--- Records for processing ---
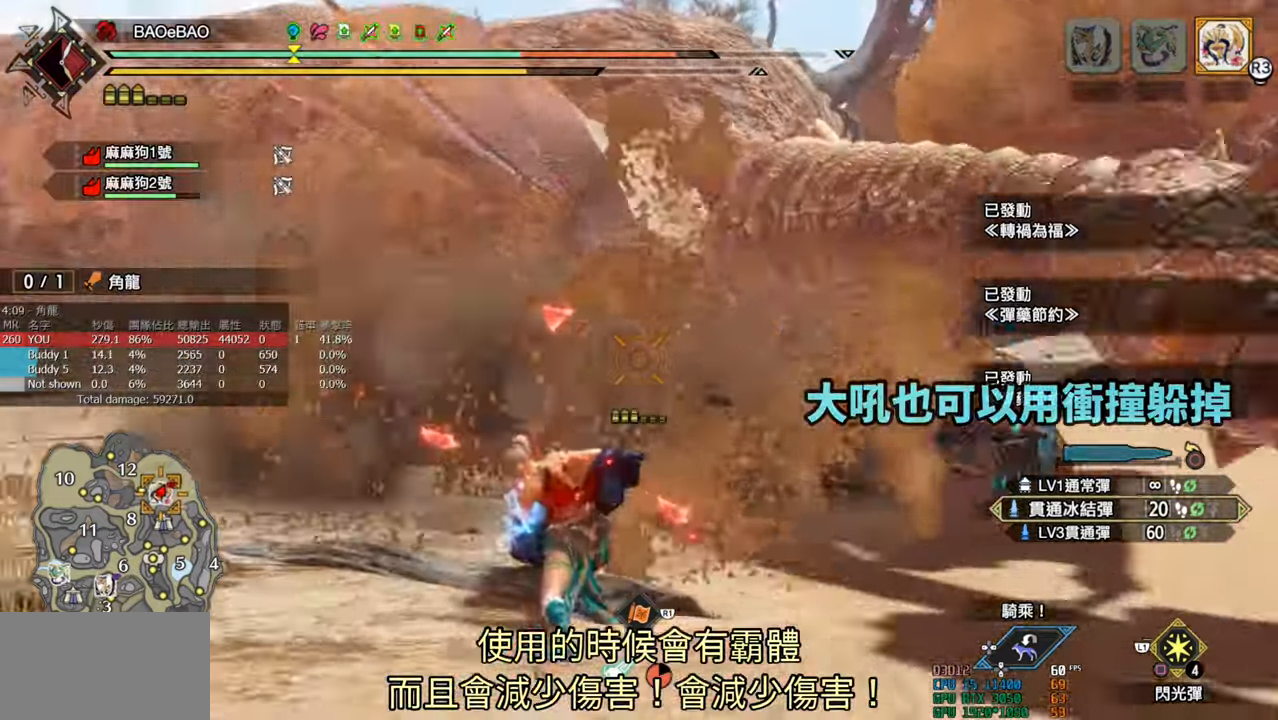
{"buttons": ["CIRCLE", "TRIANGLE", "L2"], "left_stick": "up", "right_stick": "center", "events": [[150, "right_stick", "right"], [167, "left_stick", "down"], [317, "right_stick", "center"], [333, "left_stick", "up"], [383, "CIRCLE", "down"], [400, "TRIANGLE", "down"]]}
---
--- Records for processing ---
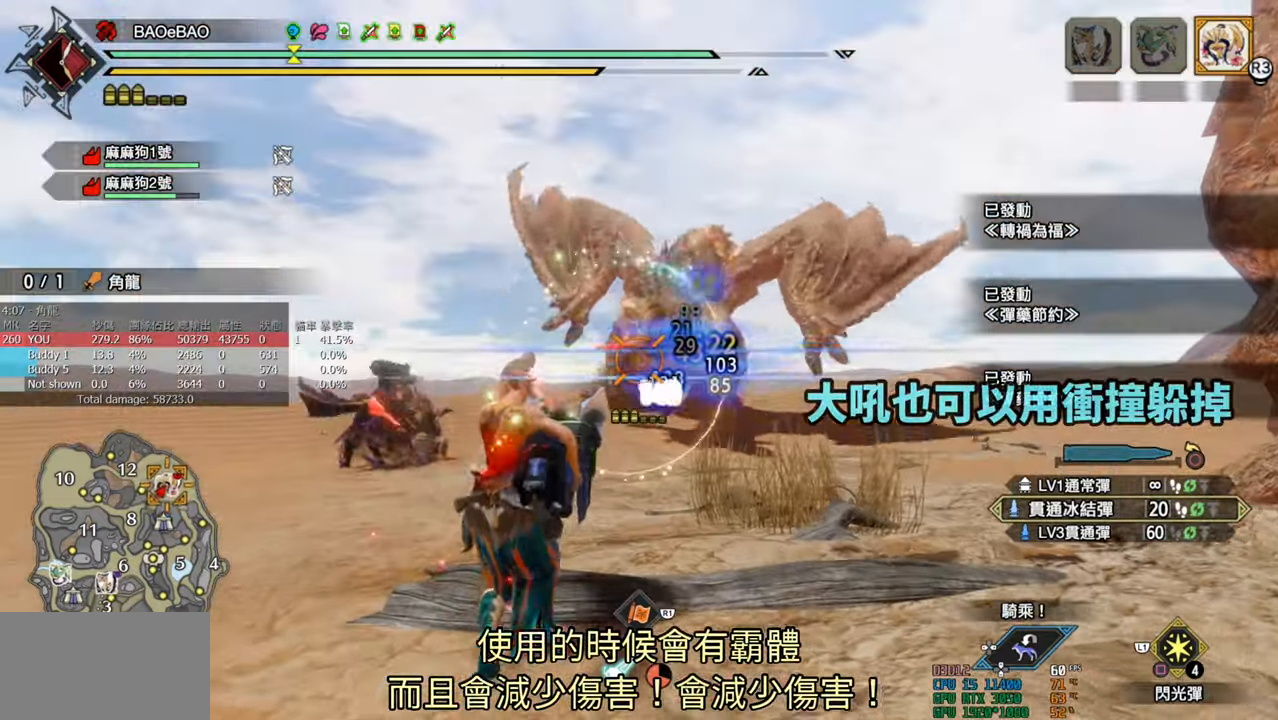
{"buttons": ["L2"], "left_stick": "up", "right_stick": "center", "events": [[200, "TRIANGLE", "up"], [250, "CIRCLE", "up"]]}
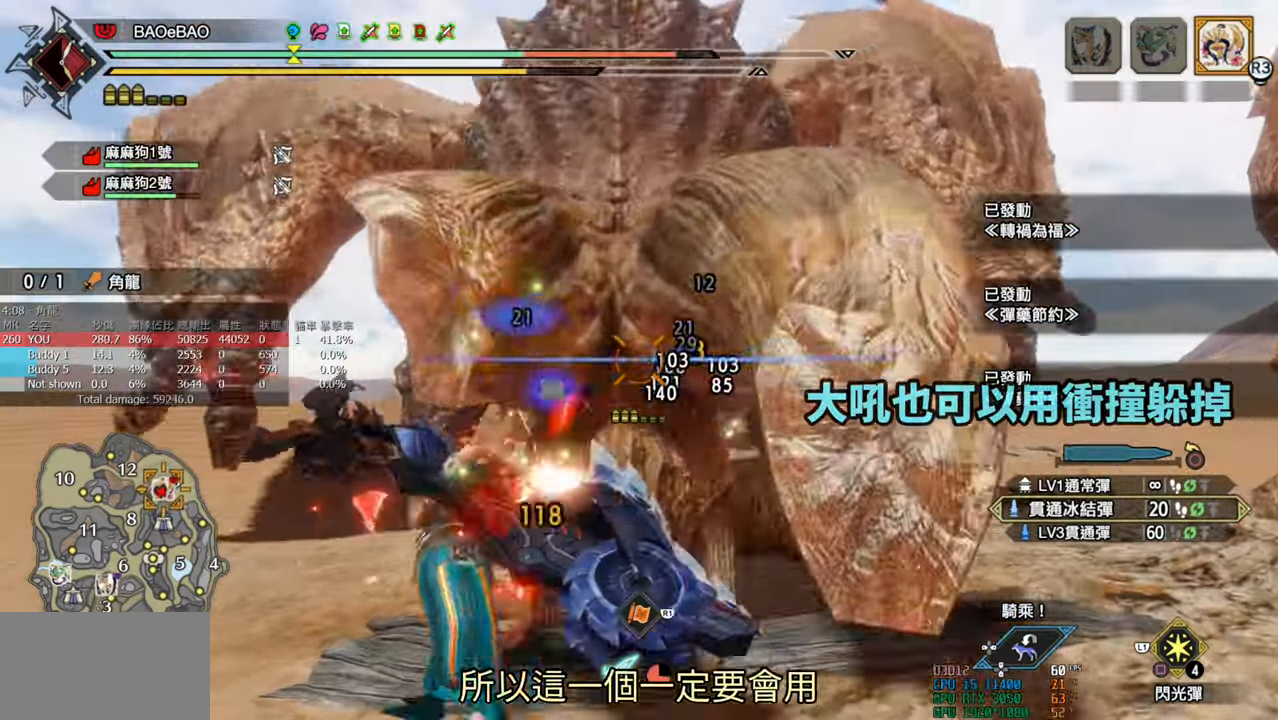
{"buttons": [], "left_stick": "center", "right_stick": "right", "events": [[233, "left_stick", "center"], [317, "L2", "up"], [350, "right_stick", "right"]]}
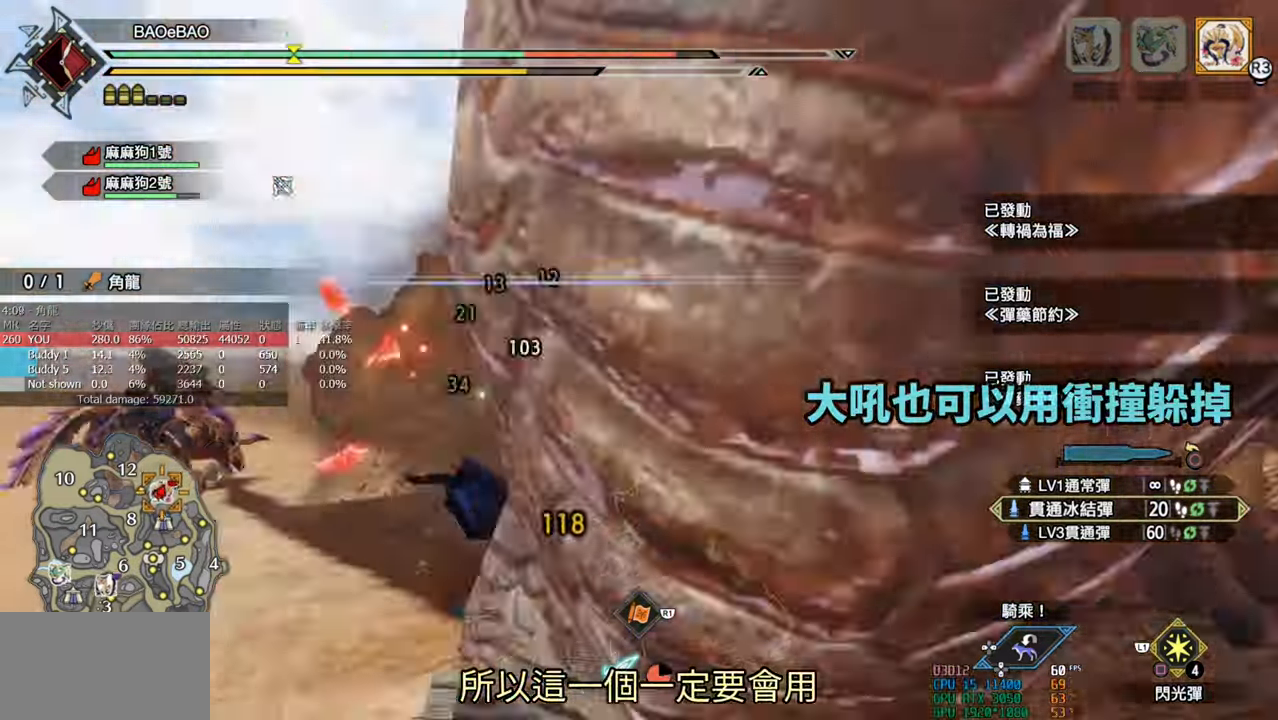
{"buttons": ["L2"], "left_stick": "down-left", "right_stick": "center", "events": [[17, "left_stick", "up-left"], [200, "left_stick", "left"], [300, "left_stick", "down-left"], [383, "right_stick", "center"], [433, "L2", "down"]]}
---
§ What to work on: Go through the entries above and copy every line containing "TRIANGLE".

§ Output for this exercise:
{"buttons": ["CIRCLE", "TRIANGLE", "L2"], "left_stick": "up", "right_stick": "center", "events": [[150, "right_stick", "right"], [167, "left_stick", "down"], [317, "right_stick", "center"], [333, "left_stick", "up"], [383, "CIRCLE", "down"], [400, "TRIANGLE", "down"]]}
{"buttons": ["L2"], "left_stick": "up", "right_stick": "center", "events": [[200, "TRIANGLE", "up"], [250, "CIRCLE", "up"]]}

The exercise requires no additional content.